# Information provided

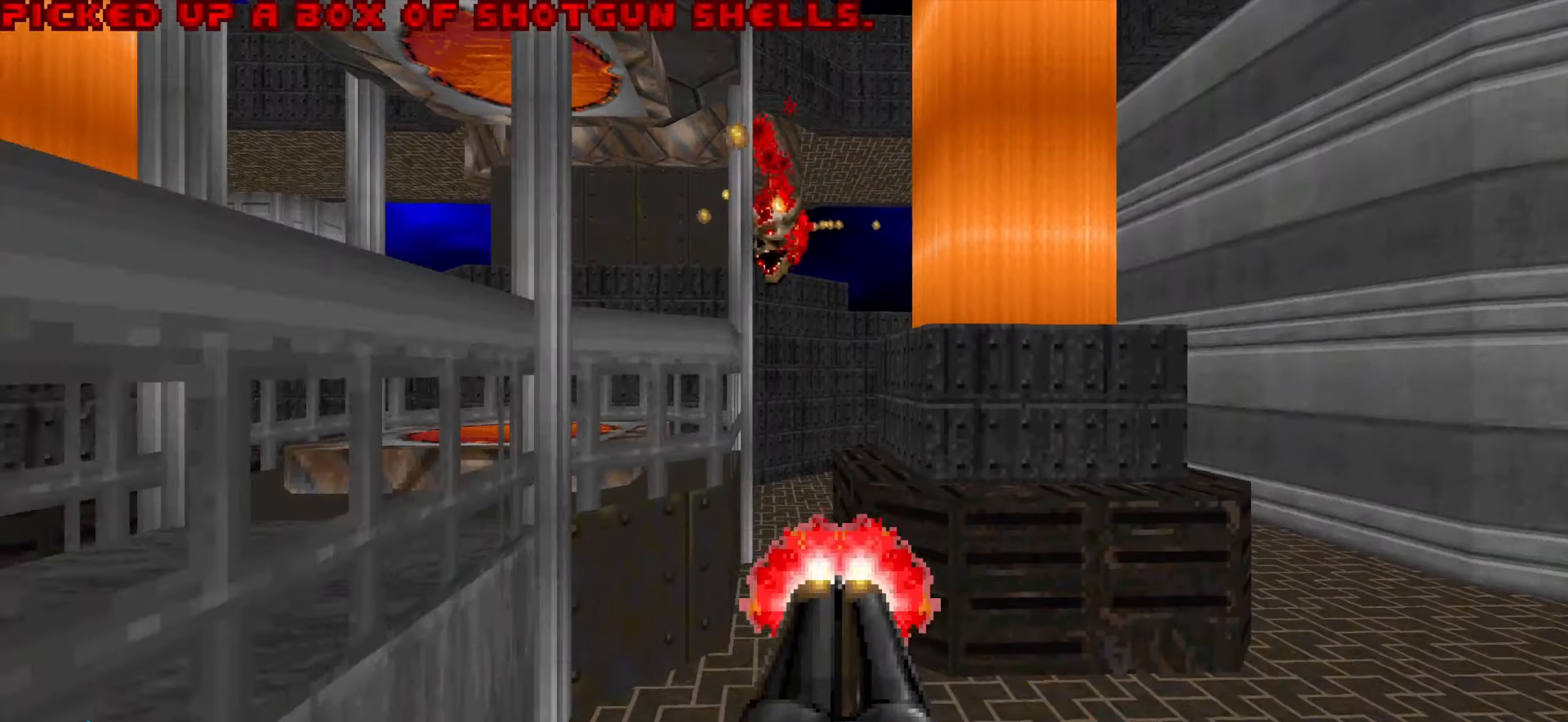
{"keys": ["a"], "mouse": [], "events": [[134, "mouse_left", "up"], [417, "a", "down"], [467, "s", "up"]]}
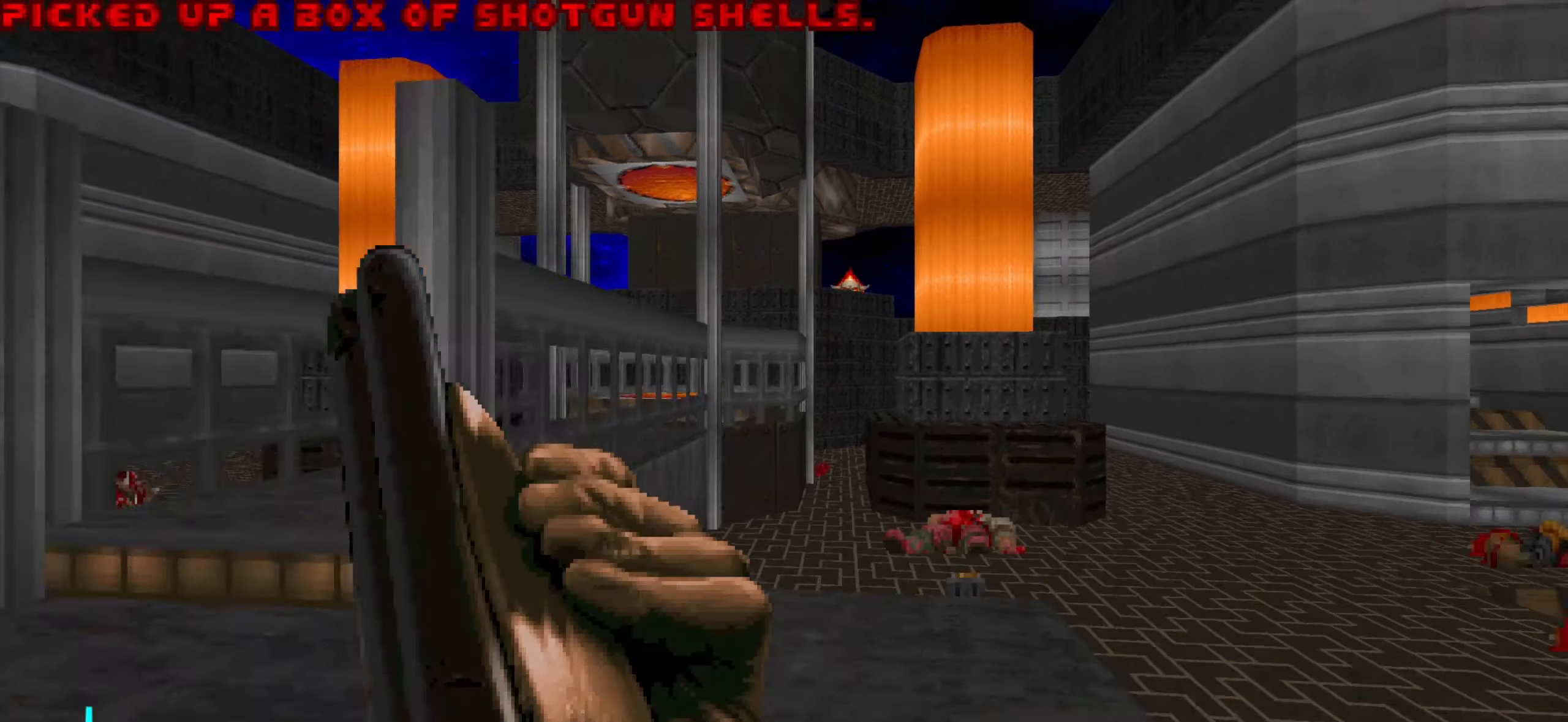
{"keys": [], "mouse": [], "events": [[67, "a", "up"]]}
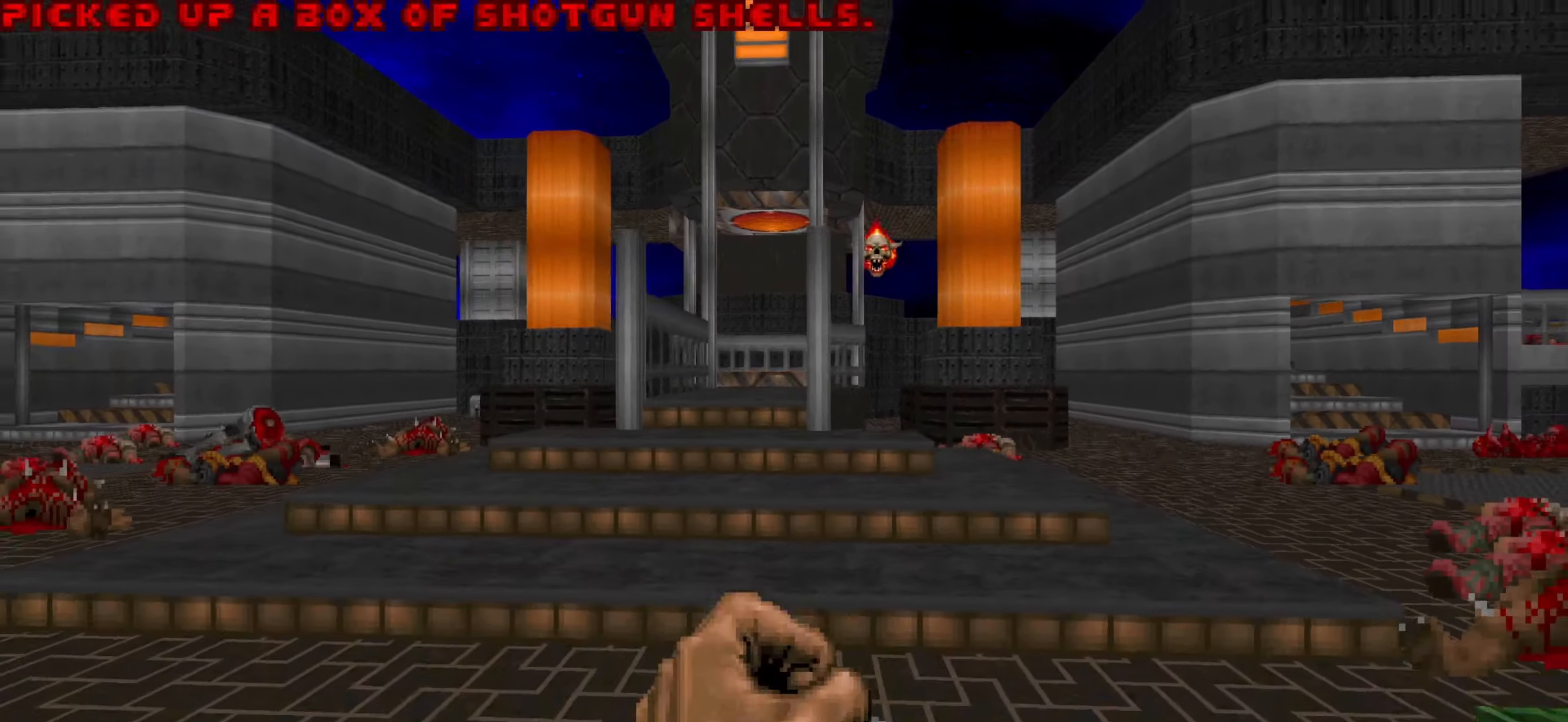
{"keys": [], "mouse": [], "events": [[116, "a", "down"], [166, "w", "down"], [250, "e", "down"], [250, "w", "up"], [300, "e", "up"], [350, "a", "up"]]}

# What to work on
All of the data must be given again exactly, without the pictures.

# Answer space
{"keys": ["a"], "mouse": [], "events": [[134, "mouse_left", "up"], [417, "a", "down"], [467, "s", "up"]]}
{"keys": [], "mouse": [], "events": [[67, "a", "up"]]}
{"keys": [], "mouse": [], "events": [[116, "a", "down"], [166, "w", "down"], [250, "e", "down"], [250, "w", "up"], [300, "e", "up"], [350, "a", "up"]]}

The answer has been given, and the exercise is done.